Text excerpt:
## begin

Sam Walton sold America.
 
Anyone see the Frontline story on PBS about Walmart and China?? Very in depth analysis of the evolution of Walton's plan from starting out with buy in USA all products to support the American worker. He then began taking trips to the far east and meeting with the Chinese, ordered a lot of cheap products to start the relationship then began pushing American manufacturers to build factories in China. Rubbermaid took a price increase and refused to go offshore and Walmart discontinued their line and took them from America's most admired company in the early 90s to bankruptcy. It showed the auction of Rubbermaids plants and said the chinese bought the heavy production equiptment.

In comes Bill Clinton announcing his big trade deal with China and saying it will open a huge market for the US and create jobs. It then showed the head of the port of Long Beach today. She said we import 36 billion dollars a year from China into Long Beach and export 3 billion a year of scrap metal and scrap paper. How many of you make a living on scraps?? It said the average factory wage in US dollars in Sheng Ching factories is 50 cents and some are as low as 25 cents an hour. The bottom line is that a visionary capitalist decided to force American manufacturers to move production offshore so his company could sell cheap and run his competition out of business. He knew that we would line up like lemmings to save a few bucks. He got his Arkansas buddy the President to help him out with a wide open trade deal.

My grandson will never see the quality job opportunities we all grew up with unless we put embargos and trade restrictions in to play. Either way our economy has been hijacked by a foreign country and we can thank our own people for doing it. Sad days IMO.

badshotbob 11-18-2004 07:22 AM

RE: Sam Walton sold America.
 
Glen, I couldn't agree more. It is sad. I pointed this out over on the Kmart/Sears thread - they too will follow in Chinamart's footsteps in order to stay competitive, which will only drive jobs away, close plants, and contribute to the eventual collapse of this economy.

## end

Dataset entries
## begin

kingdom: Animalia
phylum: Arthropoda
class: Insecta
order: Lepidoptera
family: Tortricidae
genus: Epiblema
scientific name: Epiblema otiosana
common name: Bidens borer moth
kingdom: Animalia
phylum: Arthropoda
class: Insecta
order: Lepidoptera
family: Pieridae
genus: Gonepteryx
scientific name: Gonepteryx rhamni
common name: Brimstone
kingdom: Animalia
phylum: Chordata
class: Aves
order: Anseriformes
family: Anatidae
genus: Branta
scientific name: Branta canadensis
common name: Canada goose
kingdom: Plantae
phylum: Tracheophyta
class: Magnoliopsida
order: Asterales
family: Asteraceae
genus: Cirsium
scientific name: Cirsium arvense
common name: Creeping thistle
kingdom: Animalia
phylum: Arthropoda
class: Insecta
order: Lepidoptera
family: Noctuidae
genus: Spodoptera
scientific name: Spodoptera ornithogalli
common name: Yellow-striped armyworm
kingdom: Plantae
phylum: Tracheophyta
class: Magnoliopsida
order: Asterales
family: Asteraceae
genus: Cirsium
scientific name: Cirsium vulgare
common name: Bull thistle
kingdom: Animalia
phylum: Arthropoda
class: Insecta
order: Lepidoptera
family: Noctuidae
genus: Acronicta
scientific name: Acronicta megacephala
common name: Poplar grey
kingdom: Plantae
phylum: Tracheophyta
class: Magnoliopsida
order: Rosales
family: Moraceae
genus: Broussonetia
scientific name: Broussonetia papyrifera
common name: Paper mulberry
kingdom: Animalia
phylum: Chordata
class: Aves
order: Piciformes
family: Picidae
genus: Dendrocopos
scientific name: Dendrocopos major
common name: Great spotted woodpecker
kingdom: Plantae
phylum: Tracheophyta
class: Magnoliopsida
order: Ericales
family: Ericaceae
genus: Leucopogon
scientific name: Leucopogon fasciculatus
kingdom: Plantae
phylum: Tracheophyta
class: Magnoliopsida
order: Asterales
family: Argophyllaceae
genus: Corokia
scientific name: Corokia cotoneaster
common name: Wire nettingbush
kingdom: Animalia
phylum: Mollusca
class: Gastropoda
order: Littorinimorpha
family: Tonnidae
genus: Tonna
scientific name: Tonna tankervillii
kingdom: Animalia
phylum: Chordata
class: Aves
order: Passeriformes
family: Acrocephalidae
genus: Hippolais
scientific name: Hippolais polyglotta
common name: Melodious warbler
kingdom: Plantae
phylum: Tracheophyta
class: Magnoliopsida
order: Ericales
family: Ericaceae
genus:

## end

Given exercise 1:
Answer these questions using the forum thread about Walmart and China:
(a) Which PBS program does the first post say covered Walmart and China?
(b) According to the head of the port of Long Beach, how much does Long Beach import from China each year?
(c) On which thread does the reply's writer say the point was raised before?
Given exercise 2: Render the dataset rows from the first one through the line containing "genus: Branta" as a Markdown table with the columns Nr and Line, skipping any blank lines.

Task solution 1:
(a) Frontline
(b) 36 billion dollars
(c) The Kmart/Sears thread

Task solution 2:
| Nr | Line |
|---|---|
| 1 | kingdom: Animalia |
| 2 | phylum: Arthropoda |
| 3 | class: Insecta |
| 4 | order: Lepidoptera |
| 5 | family: Tortricidae |
| 6 | genus: Epiblema |
| 7 | scientific name: Epiblema otiosana |
| 8 | common name: Bidens borer moth |
| 9 | kingdom: Animalia |
| 10 | phylum: Arthropoda |
| 11 | class: Insecta |
| 12 | order: Lepidoptera |
| 13 | family: Pieridae |
| 14 | genus: Gonepteryx |
| 15 | scientific name: Gonepteryx rhamni |
| 16 | common name: Brimstone |
| 17 | kingdom: Animalia |
| 18 | phylum: Chordata |
| 19 | class: Aves |
| 20 | order: Anseriformes |
| 21 | family: Anatidae |
| 22 | genus: Branta |